=== Records supplied ===
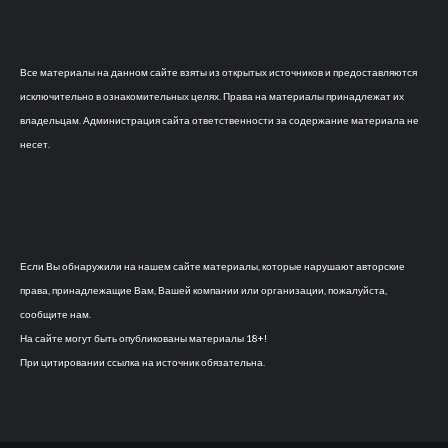
Все материалы на данном сайте взяты из открытых источников и предоставляются
исключительно в ознакомительных целях. Права на материалы принадлежат их
владельцам. Администрация сайта ответственности за содержание материала не
несет.
Если Вы обнаружили на нашем сайте материалы, которые нарушают авторские
права, принадлежащие Вам, Вашей компании или организации, пожалуйста,
сообщите нам.
На сайте могут быть опубликованы материалы 18+!
При цитировании ссылка на источник обязательна.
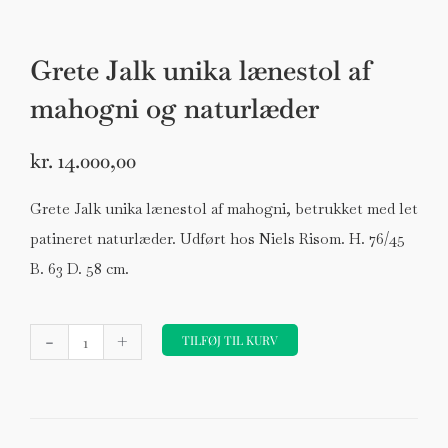
Grete Jalk unika lænestol af
mahogni og naturlæder
kr.
14.000,00
Grete Jalk unika lænestol af mahogni, betrukket med let
patineret naturlæder. Udført hos Niels Risom. H. 76/45
B. 63 D. 58 cm.
Grete
-
+
Jalk
TILFØJ TIL KURV
unika
lænestol
af
mahogni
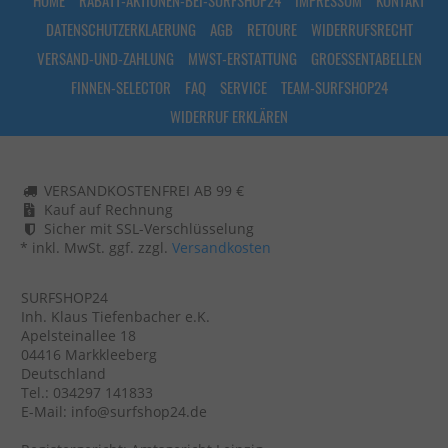
DATENSCHUTZERKLAERUNG
AGB
RETOURE
WIDERRUFSRECHT
VERSAND-UND-ZAHLUNG
MWST-ERSTATTUNG
GROESSENTABELLEN
FINNEN-SELECTOR
FAQ
SERVICE
TEAM-SURFSHOP24
WIDERRUF ERKLÄREN
VERSANDKOSTENFREI AB 99 €
Kauf auf Rechnung
Sicher mit SSL-Verschlüsselung
* inkl. MwSt. ggf. zzgl.
Versandkosten
SURFSHOP24
Inh. Klaus Tiefenbacher e.K.
Apelsteinallee 18
04416 Markkleeberg
Deutschland
Tel.: 034297 141833
E-Mail: info@surfshop24.de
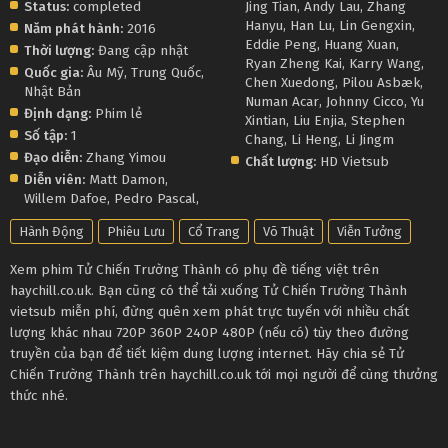
Status:
completed
Jing Tian
,
Andy Lau
,
Zhang
Hanyu
,
Han Lu
,
Lin Gengxin
,
Năm phát hành:
2016
Eddie Peng
,
Huang Xuan
,
Thời lượng:
Đang cập nhật
Ryan Zheng Kai
,
Karry Wang
,
Quốc gia:
Âu Mỹ
,
Trung Quốc
,
Chen Xuedong
,
Pilou Asbæk
,
Nhật Bản
Numan Acar
,
Johnny Cicco
,
Yu
Định dạng:
Phim lẻ
Xintian
,
Liu Enjia
,
Stephen
Số tập:
1
Chang
,
Li Heng
,
Li Jingm
Đạo diễn:
Zhang Yimou
Chất lượng:
HD Vietsub
Diễn viên:
Matt Damon
,
Willem Dafoe
,
Pedro Pascal
,
Hành Động
Phiêu Lưu
Cổ Trang
Võ Thuật
Viễn Tưởng
Xem phim Tử Chiến Trường Thành có phụ đề tiếng việt trên
haychill.co.uk. Bạn cũng có thể tải xuống Tử Chiến Trường Thành
vietsub miễn phí, đừng quên xem phát trực tuyến với nhiều chất
lượng khác nhau 720P 360P 240P 480P (nếu có) tùy theo đường
truyền của bạn để tiết kiệm dung lượng internet. Hãy chia sẻ Tử
Chiến Trường Thành trên haychill.co.uk tới mọi người để cùng thưởng
thức nhé.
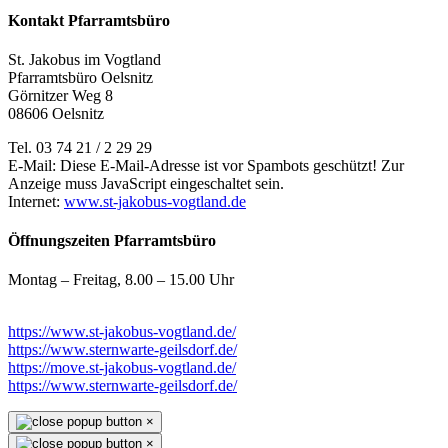
Kontakt Pfarramtsbüro
St. Jakobus im Vogtland
Pfarramtsbüro Oelsnitz
Görnitzer Weg 8
08606 Oelsnitz
Tel. 03 74 21 / 2 29 29
E-Mail:
Diese E-Mail-Adresse ist vor Spambots geschützt! Zur
Anzeige muss JavaScript eingeschaltet sein.
Internet:
www.st-jakobus-vogtland.de
Öffnungszeiten Pfarramtsbüro
Montag – Freitag, 8.00 – 15.00 Uhr
https://www.st-jakobus-vogtland.de/
https://www.sternwarte-geilsdorf.de/
https://move.st-jakobus-vogtland.de/
https://www.sternwarte-geilsdorf.de/
×
×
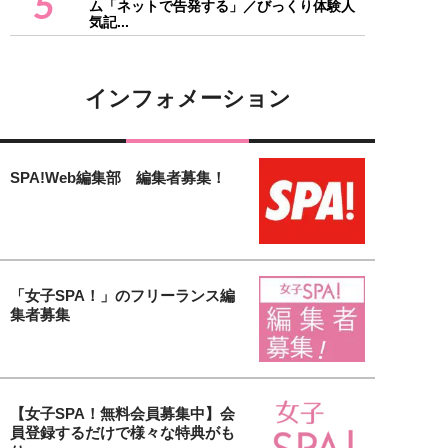
5
ム「ネットで告発する」／びっくり体験人
気記...
インフォメーション
SPA!Web編集部 編集者募集！
「女子SPA！」のフリーランス編
集者募集
【女子SPA！無料会員募集中】会
員登録するだけで様々な特典がも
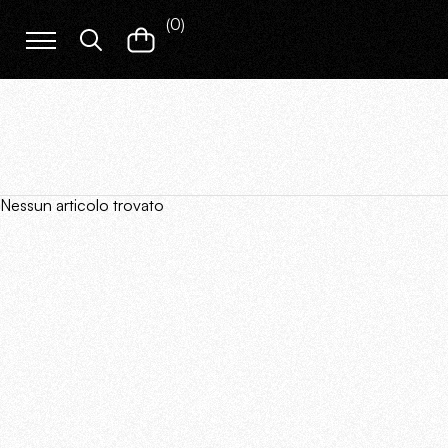
(
0
)
Nessun articolo trovato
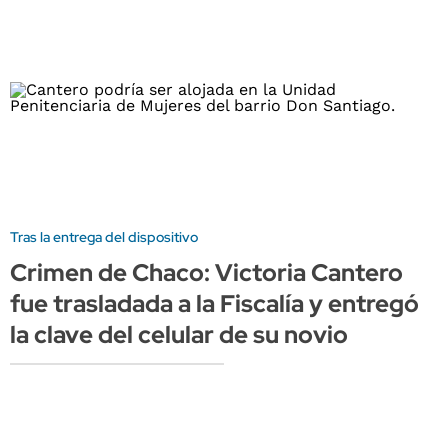
Tras la entrega del dispositivo
Crimen de Chaco: Victoria Cantero
fue trasladada a la Fiscalía y entregó
la clave del celular de su novio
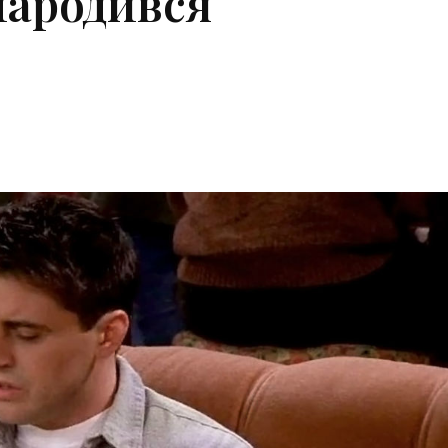
народився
===
Extract all the text lines from the material above, copying each one character for character in its original order. Leave the pictures out of your answer.

Problem solution =>
Все материалы на данном сайте взяты из открытых источников и предоставляются
исключительно в ознакомительных целях. Права на материалы принадлежат их
владельцам. Администрация сайта ответственности за содержание материала не
несет.
Если Вы обнаружили на нашем сайте материалы, которые нарушают авторские
права, принадлежащие Вам, Вашей компании или организации, пожалуйста,
сообщите нам.
На сайте могут быть опубликованы материалы 18+!
При цитировании ссылка на источник обязательна.
Grete Jalk unika lænestol af
mahogni og naturlæder
kr.
14.000,00
Grete Jalk unika lænestol af mahogni, betrukket med let
patineret naturlæder. Udført hos Niels Risom. H. 76/45
B. 63 D. 58 cm.
Grete
-
+
Jalk
TILFØJ TIL KURV
unika
lænestol
af
mahogni
DATENSCHUTZERKLAERUNG
AGB
RETOURE
WIDERRUFSRECHT
VERSAND-UND-ZAHLUNG
MWST-ERSTATTUNG
GROESSENTABELLEN
FINNEN-SELECTOR
FAQ
SERVICE
TEAM-SURFSHOP24
WIDERRUF ERKLÄREN
VERSANDKOSTENFREI AB 99 €
Kauf auf Rechnung
Sicher mit SSL-Verschlüsselung
* inkl. MwSt. ggf. zzgl.
Versandkosten
SURFSHOP24
Inh. Klaus Tiefenbacher e.K.
Apelsteinallee 18
04416 Markkleeberg
Deutschland
Tel.: 034297 141833
E-Mail: info@surfshop24.de
Status:
completed
Jing Tian
,
Andy Lau
,
Zhang
Hanyu
,
Han Lu
,
Lin Gengxin
,
Năm phát hành:
2016
Eddie Peng
,
Huang Xuan
,
Thời lượng:
Đang cập nhật
Ryan Zheng Kai
,
Karry Wang
,
Quốc gia:
Âu Mỹ
,
Trung Quốc
,
Chen Xuedong
,
Pilou Asbæk
,
Nhật Bản
Numan Acar
,
Johnny Cicco
,
Yu
Định dạng:
Phim lẻ
Xintian
,
Liu Enjia
,
Stephen
Số tập:
1
Chang
,
Li Heng
,
Li Jingm
Đạo diễn:
Zhang Yimou
Chất lượng:
HD Vietsub
Diễn viên:
Matt Damon
,
Willem Dafoe
,
Pedro Pascal
,
Hành Động
Phiêu Lưu
Cổ Trang
Võ Thuật
Viễn Tưởng
Xem phim Tử Chiến Trường Thành có phụ đề tiếng việt trên
haychill.co.uk. Bạn cũng có thể tải xuống Tử Chiến Trường Thành
vietsub miễn phí, đừng quên xem phát trực tuyến với nhiều chất
lượng khác nhau 720P 360P 240P 480P (nếu có) tùy theo đường
truyền của bạn để tiết kiệm dung lượng internet. Hãy chia sẻ Tử
Chiến Trường Thành trên haychill.co.uk tới mọi người để cùng thưởng
thức nhé.
Kontakt Pfarramtsbüro
St. Jakobus im Vogtland
Pfarramtsbüro Oelsnitz
Görnitzer Weg 8
08606 Oelsnitz
Tel. 03 74 21 / 2 29 29
E-Mail:
Diese E-Mail-Adresse ist vor Spambots geschützt! Zur
Anzeige muss JavaScript eingeschaltet sein.
Internet:
www.st-jakobus-vogtland.de
Öffnungszeiten Pfarramtsbüro
Montag – Freitag, 8.00 – 15.00 Uhr
https://www.st-jakobus-vogtland.de/
https://www.sternwarte-geilsdorf.de/
https://move.st-jakobus-vogtland.de/
https://www.sternwarte-geilsdorf.de/
×
×
5
ム「ネットで告発する」／びっくり体験人
気記...
インフォメーション
SPA!Web編集部 編集者募集！
「女子SPA！」のフリーランス編
集者募集
【女子SPA！無料会員募集中】会
員登録するだけで様々な特典がも
(
0
)
Nessun articolo trovato
Tras la entrega del dispositivo
Crimen de Chaco: Victoria Cantero
fue trasladada a la Fiscalía y entregó
la clave del celular de su novio
народився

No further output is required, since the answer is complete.